Cellular and organismal aging are driven in part by the MTOR (mechanistic target of rapamycin) pathway and rapamycin extends life span in C elegans, Drosophila and mice. Herein, we investigated effects of rapamycin on brain aging in OXYS rats. Previously we found, in OXYS rats, an early development of age-associated pathological phenotypes similar to several geriatric disorders in humans, including cerebral dysfunctions. Behavioral alterations as well as learning and memory deficits develop by 3 months.
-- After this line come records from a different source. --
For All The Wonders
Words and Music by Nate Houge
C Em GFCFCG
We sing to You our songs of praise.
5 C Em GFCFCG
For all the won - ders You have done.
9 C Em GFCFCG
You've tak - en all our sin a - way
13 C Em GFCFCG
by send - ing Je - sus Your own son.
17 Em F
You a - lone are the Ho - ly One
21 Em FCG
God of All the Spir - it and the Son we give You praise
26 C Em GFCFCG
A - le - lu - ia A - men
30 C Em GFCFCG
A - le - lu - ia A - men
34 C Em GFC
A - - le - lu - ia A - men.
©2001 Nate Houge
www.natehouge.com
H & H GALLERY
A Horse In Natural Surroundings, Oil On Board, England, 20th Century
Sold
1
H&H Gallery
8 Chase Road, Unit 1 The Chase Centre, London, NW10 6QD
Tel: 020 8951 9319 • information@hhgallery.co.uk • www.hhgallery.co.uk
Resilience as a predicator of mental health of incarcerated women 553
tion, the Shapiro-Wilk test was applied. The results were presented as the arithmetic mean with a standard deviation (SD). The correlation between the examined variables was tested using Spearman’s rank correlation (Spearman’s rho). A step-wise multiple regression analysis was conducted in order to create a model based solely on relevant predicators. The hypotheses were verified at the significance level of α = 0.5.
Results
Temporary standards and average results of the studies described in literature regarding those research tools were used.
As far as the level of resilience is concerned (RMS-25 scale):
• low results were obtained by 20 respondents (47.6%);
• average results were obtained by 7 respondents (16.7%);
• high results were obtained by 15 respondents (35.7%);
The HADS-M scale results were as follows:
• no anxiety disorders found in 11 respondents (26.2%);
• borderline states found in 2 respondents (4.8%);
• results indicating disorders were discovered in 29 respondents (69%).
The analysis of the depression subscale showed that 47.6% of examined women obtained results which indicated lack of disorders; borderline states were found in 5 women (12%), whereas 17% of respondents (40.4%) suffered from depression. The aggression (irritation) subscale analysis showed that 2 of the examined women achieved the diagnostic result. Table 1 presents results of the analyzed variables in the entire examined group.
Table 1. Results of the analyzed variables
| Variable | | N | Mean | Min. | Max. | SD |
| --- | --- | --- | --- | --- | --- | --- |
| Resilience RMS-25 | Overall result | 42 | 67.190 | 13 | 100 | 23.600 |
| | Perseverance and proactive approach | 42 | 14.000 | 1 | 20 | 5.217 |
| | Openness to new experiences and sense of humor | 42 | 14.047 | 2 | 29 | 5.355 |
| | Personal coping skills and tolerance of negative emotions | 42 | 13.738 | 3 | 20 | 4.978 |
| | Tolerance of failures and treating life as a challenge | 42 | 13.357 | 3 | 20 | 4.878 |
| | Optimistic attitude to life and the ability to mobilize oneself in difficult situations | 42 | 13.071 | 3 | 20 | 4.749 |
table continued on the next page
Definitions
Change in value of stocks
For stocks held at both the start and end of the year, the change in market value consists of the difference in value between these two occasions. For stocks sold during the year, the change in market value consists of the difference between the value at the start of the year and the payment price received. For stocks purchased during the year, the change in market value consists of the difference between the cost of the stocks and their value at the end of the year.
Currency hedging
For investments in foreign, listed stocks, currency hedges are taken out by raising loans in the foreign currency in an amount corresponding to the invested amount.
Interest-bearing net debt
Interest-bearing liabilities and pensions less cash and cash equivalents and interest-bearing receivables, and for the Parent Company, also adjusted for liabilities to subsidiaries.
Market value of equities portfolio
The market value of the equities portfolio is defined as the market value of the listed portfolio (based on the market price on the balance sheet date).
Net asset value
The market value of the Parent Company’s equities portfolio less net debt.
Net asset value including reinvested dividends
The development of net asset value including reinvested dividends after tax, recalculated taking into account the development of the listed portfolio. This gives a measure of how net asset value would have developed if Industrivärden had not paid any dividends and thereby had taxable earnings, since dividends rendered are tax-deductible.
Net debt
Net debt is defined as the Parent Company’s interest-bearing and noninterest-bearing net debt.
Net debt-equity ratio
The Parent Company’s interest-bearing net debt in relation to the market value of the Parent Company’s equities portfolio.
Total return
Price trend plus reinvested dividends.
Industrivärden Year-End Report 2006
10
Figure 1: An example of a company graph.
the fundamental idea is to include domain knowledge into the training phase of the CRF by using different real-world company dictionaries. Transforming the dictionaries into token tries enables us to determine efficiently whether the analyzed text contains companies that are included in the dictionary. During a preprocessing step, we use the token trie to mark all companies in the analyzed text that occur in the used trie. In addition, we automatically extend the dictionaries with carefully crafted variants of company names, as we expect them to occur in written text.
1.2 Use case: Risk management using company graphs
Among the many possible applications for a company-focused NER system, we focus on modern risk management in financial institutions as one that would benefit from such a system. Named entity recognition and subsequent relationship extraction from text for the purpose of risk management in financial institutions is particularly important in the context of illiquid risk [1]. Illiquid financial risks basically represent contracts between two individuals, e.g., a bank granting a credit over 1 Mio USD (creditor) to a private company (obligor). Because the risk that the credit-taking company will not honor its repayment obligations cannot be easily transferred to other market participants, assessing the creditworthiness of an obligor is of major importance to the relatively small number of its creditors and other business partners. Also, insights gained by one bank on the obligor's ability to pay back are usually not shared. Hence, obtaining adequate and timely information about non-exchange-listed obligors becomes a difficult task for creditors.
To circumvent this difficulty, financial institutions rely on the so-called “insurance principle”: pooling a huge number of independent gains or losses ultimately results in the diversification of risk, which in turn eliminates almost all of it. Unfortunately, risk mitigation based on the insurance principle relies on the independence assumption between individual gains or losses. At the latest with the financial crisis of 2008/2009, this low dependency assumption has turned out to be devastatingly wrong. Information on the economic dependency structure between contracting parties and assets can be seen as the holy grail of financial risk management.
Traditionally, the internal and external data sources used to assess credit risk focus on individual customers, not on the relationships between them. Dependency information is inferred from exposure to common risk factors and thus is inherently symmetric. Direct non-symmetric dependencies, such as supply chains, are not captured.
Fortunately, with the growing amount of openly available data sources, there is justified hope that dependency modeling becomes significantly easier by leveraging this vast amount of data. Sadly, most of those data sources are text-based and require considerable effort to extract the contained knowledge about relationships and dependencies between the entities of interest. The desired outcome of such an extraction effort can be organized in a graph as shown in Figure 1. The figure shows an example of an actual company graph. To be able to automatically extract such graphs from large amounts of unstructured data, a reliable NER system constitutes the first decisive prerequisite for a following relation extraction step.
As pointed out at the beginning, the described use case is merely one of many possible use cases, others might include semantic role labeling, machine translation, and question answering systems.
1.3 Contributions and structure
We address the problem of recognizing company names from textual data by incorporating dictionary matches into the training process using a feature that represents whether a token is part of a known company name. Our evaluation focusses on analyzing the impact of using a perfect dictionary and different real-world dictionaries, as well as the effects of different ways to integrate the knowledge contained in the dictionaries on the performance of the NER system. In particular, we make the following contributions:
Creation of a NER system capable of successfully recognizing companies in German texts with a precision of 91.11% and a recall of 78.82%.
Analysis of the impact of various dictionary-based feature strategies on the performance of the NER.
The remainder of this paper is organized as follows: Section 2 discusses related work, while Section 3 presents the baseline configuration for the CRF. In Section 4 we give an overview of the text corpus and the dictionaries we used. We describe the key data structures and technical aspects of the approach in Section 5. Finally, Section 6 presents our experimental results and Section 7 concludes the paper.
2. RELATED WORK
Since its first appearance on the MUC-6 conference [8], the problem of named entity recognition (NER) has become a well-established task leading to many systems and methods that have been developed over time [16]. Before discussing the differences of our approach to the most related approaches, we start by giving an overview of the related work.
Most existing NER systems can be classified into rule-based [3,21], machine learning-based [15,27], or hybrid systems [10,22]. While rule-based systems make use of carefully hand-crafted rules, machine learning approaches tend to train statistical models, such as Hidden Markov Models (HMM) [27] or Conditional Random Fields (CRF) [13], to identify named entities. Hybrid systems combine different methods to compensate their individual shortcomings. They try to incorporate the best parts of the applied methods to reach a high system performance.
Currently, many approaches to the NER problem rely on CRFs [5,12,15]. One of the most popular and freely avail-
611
Here we show that rapamycin treatment decreased anxiety and improved locomotor and exploratory behavior in OXYS rats. In untreated OXYS rats, MRI revealed an increase of the area of hippocampus, substantial hydrocephalus and 2-fold increased area of the lateral ventricles. Rapamycin treatment prevented these abnormalities, erasing the difference between OXYS and Wistar rats (used as control). All untreated OXYS rats showed signs of neurodegeneration, manifested by loci of demyelination. Rapamycin decreased the percentage of animals with demyelination and the number of loci.

Levels of Tau [were] increased in OXYS rats (compared with Wistar). Rapamycin significantly decreased Tau and inhibited its phosphorylation in the hippocampus of OXYS and Wistar rats. We conclude that rapamycin in low chronic doses can suppress brain aging.